Exercise brief
Exact copy, no pictures: take the lines of the listing below from the first through the one containing "выставке экзотики".

Data under study
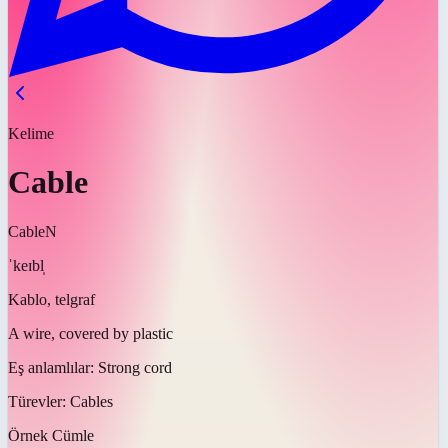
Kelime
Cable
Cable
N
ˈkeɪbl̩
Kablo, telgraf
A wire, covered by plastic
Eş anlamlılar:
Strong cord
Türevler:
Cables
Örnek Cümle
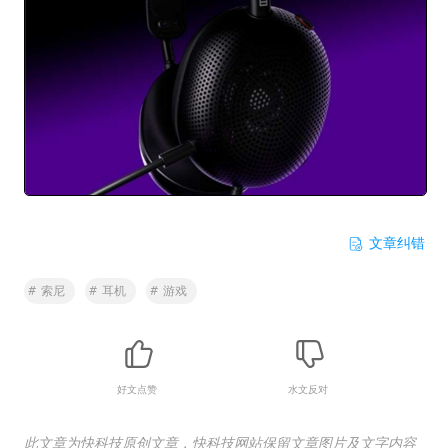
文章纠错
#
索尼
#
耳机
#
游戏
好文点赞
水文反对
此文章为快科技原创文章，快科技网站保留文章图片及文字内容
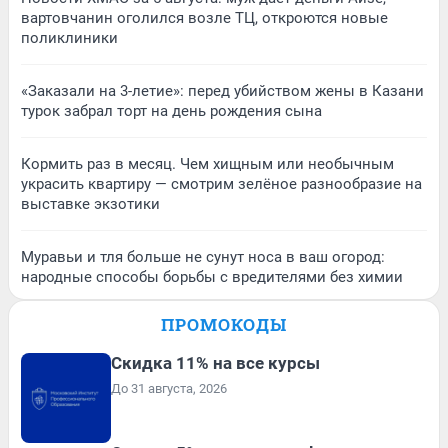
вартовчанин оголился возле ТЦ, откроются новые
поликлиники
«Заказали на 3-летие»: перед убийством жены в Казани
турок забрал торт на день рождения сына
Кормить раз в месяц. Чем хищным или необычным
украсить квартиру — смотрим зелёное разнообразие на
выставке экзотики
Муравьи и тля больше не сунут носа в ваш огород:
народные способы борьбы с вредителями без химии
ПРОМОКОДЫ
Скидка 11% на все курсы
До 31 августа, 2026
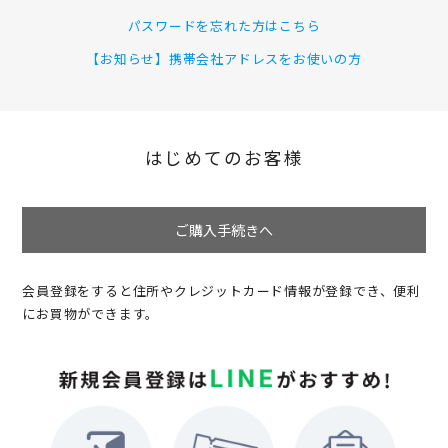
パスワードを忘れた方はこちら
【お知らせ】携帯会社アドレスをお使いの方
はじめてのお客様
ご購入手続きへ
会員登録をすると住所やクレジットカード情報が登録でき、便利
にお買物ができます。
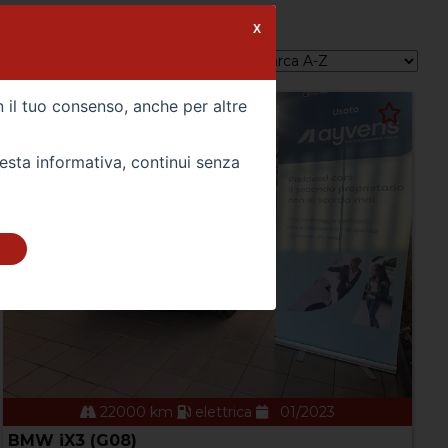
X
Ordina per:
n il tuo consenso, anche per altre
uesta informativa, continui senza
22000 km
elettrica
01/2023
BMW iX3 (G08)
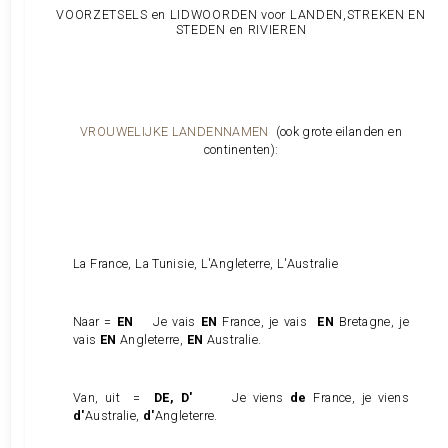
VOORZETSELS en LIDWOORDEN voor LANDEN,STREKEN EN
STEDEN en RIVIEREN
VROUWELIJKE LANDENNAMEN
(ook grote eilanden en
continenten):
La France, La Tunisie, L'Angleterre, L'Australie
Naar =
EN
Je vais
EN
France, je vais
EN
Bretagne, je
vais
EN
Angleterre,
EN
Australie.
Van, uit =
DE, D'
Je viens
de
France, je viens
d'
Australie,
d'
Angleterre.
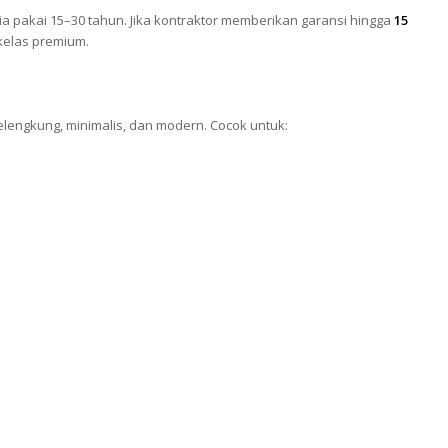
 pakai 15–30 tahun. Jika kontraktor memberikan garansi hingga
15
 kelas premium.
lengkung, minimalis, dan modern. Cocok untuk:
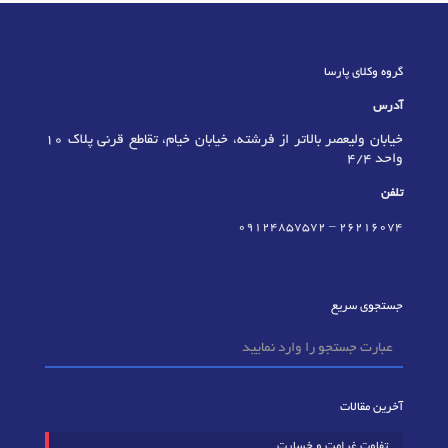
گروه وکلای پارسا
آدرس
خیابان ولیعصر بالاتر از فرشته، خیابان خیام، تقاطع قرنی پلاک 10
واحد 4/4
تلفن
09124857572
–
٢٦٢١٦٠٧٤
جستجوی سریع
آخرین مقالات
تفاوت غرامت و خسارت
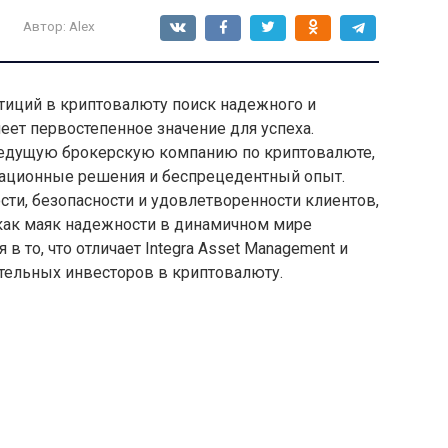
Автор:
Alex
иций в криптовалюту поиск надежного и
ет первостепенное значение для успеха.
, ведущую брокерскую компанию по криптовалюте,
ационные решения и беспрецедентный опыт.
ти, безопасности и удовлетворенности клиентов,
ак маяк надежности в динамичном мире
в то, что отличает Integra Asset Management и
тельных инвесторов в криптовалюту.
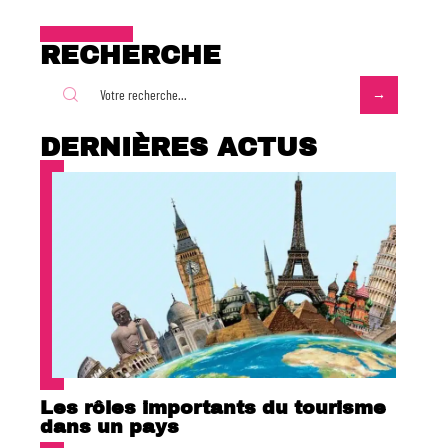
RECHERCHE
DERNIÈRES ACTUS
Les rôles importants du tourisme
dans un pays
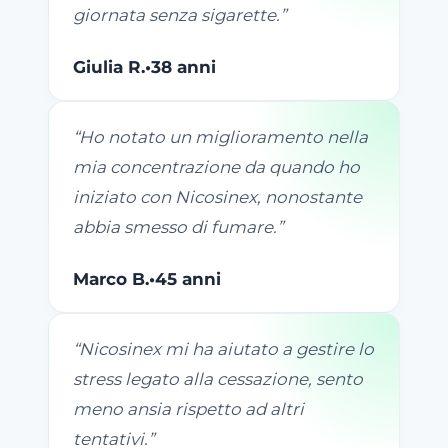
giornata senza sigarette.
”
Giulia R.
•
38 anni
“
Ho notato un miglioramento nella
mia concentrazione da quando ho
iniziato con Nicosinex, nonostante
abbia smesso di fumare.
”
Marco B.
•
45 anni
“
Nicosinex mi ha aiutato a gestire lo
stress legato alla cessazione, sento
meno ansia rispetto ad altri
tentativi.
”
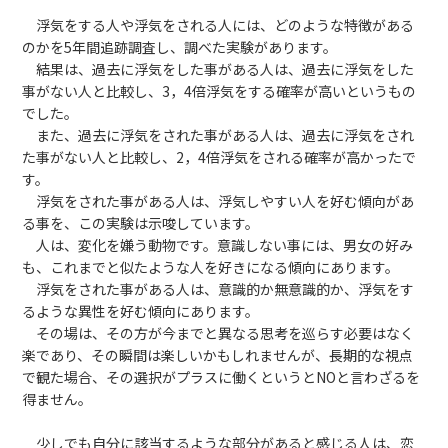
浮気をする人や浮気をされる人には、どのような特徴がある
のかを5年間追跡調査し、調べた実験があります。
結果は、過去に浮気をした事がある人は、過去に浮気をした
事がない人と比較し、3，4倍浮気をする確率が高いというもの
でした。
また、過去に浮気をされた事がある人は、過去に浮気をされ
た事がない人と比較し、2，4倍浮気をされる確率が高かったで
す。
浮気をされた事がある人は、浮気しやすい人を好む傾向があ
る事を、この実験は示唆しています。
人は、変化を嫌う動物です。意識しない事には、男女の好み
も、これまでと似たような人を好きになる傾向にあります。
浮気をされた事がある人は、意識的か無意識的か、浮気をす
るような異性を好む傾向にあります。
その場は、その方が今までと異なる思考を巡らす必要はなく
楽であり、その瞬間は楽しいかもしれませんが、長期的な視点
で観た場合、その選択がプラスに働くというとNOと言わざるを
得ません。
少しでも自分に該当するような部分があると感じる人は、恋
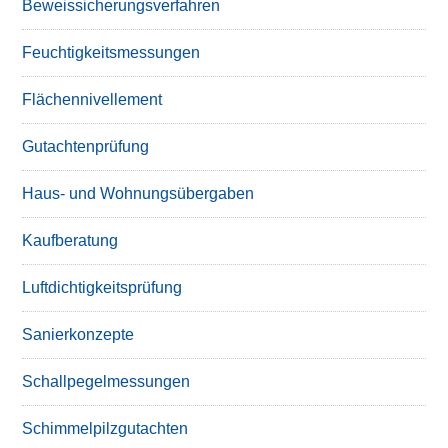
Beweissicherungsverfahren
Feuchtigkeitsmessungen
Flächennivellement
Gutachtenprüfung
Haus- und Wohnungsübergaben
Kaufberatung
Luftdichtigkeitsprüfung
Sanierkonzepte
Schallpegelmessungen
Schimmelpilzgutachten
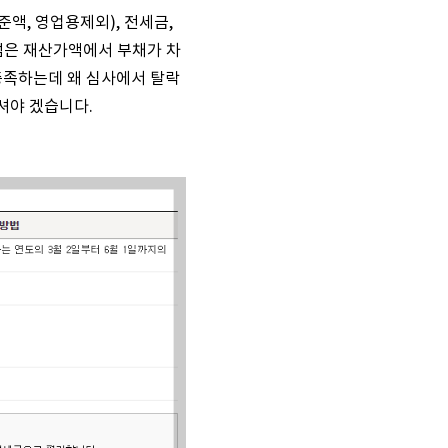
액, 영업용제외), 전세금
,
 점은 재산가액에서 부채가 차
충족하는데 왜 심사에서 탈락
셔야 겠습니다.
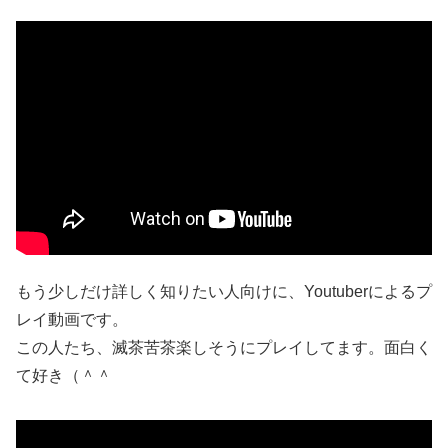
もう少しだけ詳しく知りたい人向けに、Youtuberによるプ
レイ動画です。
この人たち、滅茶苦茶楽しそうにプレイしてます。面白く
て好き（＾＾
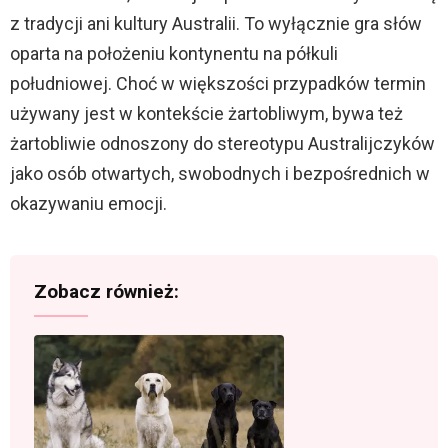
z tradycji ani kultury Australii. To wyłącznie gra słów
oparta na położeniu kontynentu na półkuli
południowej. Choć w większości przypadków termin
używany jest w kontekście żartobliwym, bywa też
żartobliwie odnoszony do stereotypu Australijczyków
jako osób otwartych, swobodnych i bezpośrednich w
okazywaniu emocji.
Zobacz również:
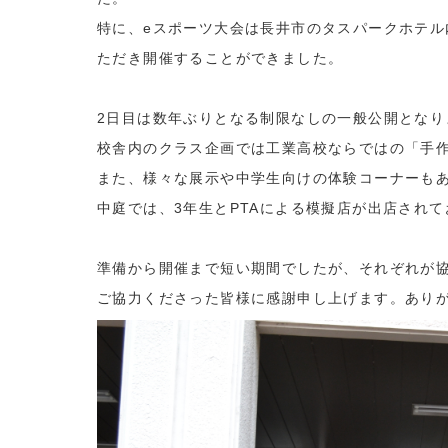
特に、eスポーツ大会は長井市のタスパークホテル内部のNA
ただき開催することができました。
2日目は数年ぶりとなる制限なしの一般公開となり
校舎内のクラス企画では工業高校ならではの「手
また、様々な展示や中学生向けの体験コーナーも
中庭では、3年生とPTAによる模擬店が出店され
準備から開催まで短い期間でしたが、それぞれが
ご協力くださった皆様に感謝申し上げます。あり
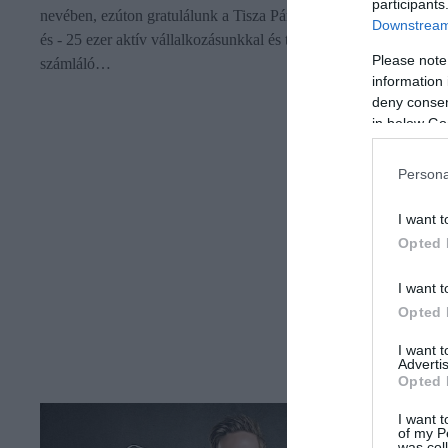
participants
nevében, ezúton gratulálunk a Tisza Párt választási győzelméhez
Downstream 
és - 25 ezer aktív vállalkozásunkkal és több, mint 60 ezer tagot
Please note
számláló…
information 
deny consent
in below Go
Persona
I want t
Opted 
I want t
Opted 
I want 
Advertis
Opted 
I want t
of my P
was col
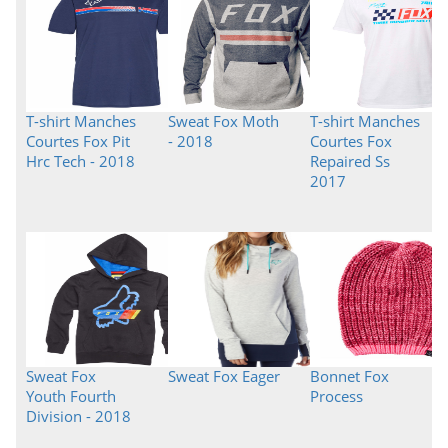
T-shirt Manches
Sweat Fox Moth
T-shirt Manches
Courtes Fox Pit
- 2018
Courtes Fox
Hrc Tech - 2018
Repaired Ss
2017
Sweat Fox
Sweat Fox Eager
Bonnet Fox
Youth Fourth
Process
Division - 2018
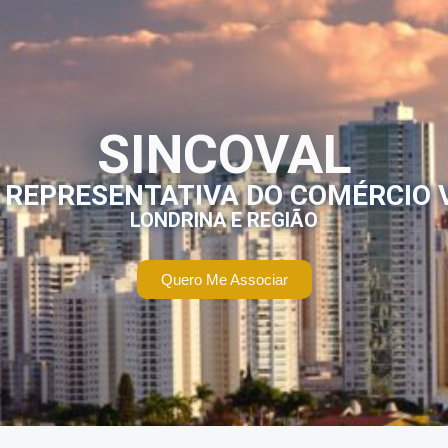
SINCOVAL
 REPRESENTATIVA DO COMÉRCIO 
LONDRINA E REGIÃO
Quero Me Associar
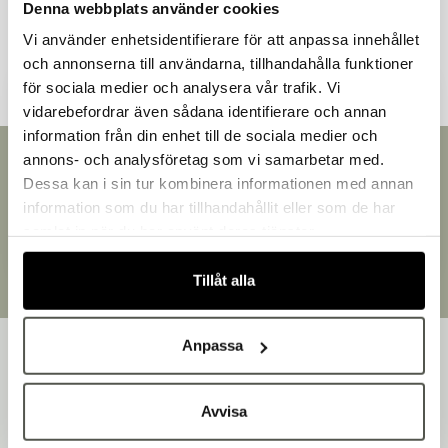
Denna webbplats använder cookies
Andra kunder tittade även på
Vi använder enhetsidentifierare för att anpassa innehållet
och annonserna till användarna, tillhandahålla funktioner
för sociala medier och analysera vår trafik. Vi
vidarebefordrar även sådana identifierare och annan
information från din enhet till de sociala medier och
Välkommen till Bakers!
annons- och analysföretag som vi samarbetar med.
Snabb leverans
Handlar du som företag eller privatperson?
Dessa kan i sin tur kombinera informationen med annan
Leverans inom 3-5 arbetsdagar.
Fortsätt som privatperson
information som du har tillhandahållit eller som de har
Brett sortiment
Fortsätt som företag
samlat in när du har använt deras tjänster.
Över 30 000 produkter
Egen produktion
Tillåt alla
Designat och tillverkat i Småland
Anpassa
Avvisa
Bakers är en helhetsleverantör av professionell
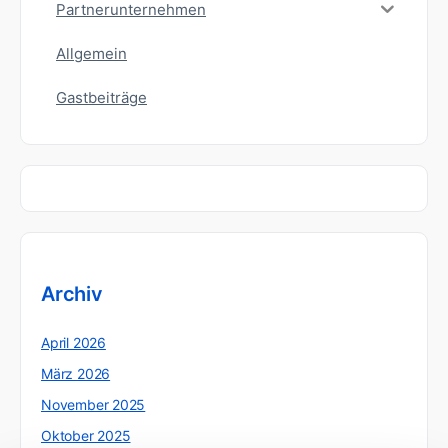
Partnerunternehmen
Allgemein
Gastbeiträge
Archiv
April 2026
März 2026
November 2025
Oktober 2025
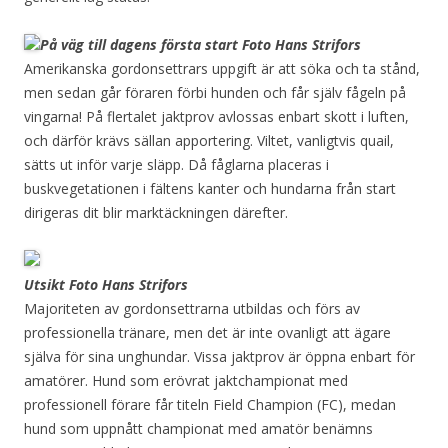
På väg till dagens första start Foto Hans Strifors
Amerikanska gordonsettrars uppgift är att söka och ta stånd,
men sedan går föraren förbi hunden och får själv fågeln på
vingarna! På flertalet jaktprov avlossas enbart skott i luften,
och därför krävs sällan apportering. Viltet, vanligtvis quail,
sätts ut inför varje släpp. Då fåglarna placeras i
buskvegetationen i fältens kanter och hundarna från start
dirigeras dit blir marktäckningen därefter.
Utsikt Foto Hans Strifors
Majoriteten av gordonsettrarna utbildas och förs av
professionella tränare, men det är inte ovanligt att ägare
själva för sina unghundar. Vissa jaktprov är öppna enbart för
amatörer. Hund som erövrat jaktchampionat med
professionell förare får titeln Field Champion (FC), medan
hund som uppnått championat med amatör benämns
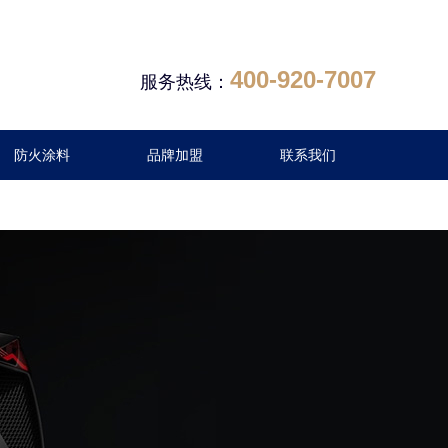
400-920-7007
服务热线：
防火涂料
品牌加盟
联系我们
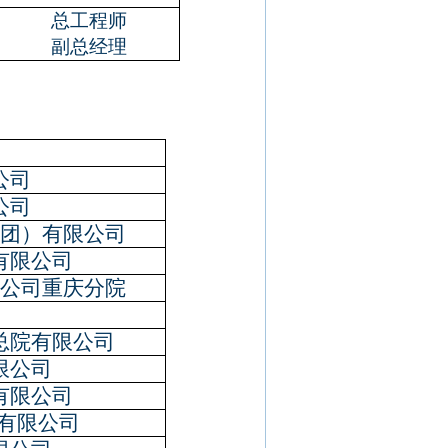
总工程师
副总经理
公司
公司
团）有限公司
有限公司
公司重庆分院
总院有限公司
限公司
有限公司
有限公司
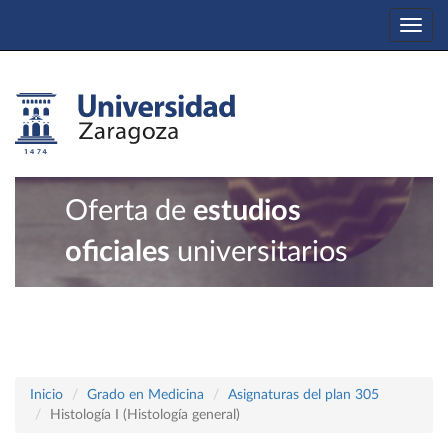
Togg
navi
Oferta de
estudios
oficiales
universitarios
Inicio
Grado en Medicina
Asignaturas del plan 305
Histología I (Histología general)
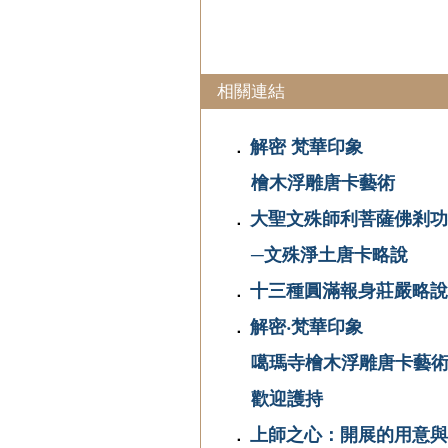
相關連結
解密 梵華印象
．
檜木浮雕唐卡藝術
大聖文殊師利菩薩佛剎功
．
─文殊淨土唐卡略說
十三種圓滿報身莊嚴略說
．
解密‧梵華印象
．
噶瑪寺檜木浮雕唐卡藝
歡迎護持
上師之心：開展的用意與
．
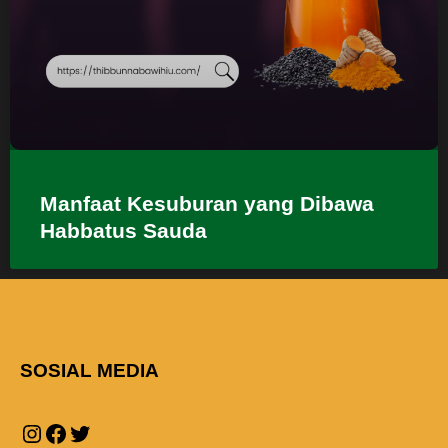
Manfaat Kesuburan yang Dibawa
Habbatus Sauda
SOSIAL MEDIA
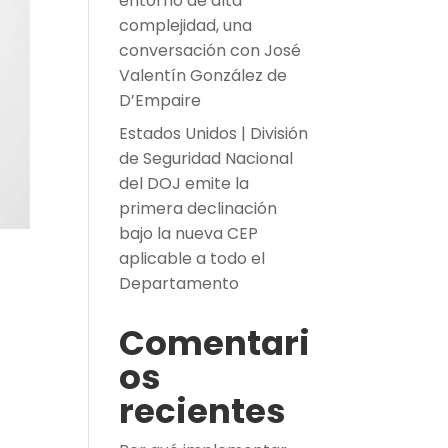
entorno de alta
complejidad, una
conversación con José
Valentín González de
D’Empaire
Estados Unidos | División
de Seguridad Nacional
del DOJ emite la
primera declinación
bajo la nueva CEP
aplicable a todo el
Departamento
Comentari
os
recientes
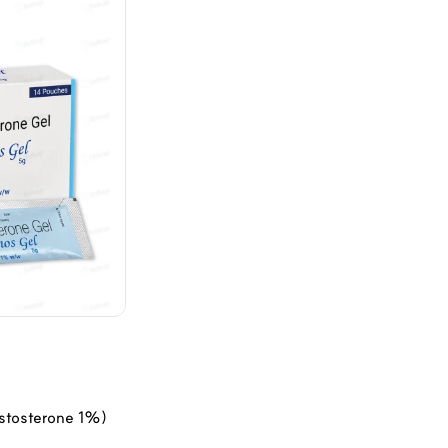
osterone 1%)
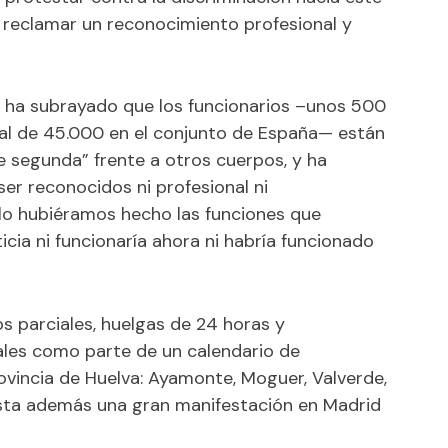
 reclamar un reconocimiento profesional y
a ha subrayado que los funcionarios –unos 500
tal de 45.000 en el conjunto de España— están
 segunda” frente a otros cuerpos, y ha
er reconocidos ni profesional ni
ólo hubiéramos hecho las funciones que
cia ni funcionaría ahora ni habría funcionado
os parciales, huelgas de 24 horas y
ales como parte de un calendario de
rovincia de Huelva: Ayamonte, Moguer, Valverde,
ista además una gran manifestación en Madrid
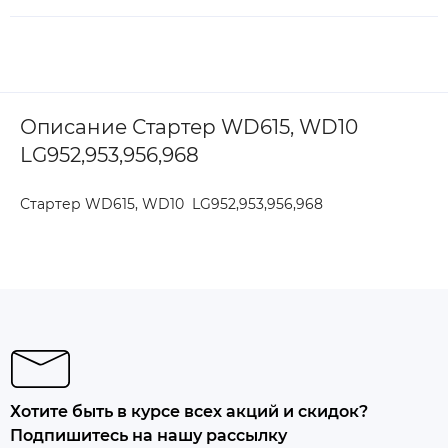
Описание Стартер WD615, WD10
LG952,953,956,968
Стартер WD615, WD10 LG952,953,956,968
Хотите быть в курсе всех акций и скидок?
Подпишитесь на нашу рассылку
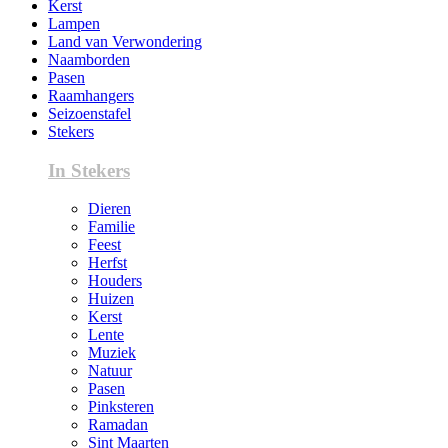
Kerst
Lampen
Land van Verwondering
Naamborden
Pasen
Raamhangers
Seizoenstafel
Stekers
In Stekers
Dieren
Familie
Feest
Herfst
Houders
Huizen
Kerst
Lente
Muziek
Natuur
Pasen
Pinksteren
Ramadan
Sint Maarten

Solution to this exercise
Kelime
Cable
Cable
N
ˈkeɪbl̩
Kablo, telgraf
A wire, covered by plastic
Eş anlamlılar:
Strong cord
Türevler:
Cables
Örnek Cümle
文章纠错
#
索尼
#
耳机
#
游戏
好文点赞
水文反对
此文章为快科技原创文章，快科技网站保留文章图片及文字内容
вартовчанин оголился возле ТЦ, откроются новые
поликлиники
«Заказали на 3-летие»: перед убийством жены в Казани
турок забрал торт на день рождения сына
Кормить раз в месяц. Чем хищным или необычным
украсить квартиру — смотрим зелёное разнообразие на
выставке экзотики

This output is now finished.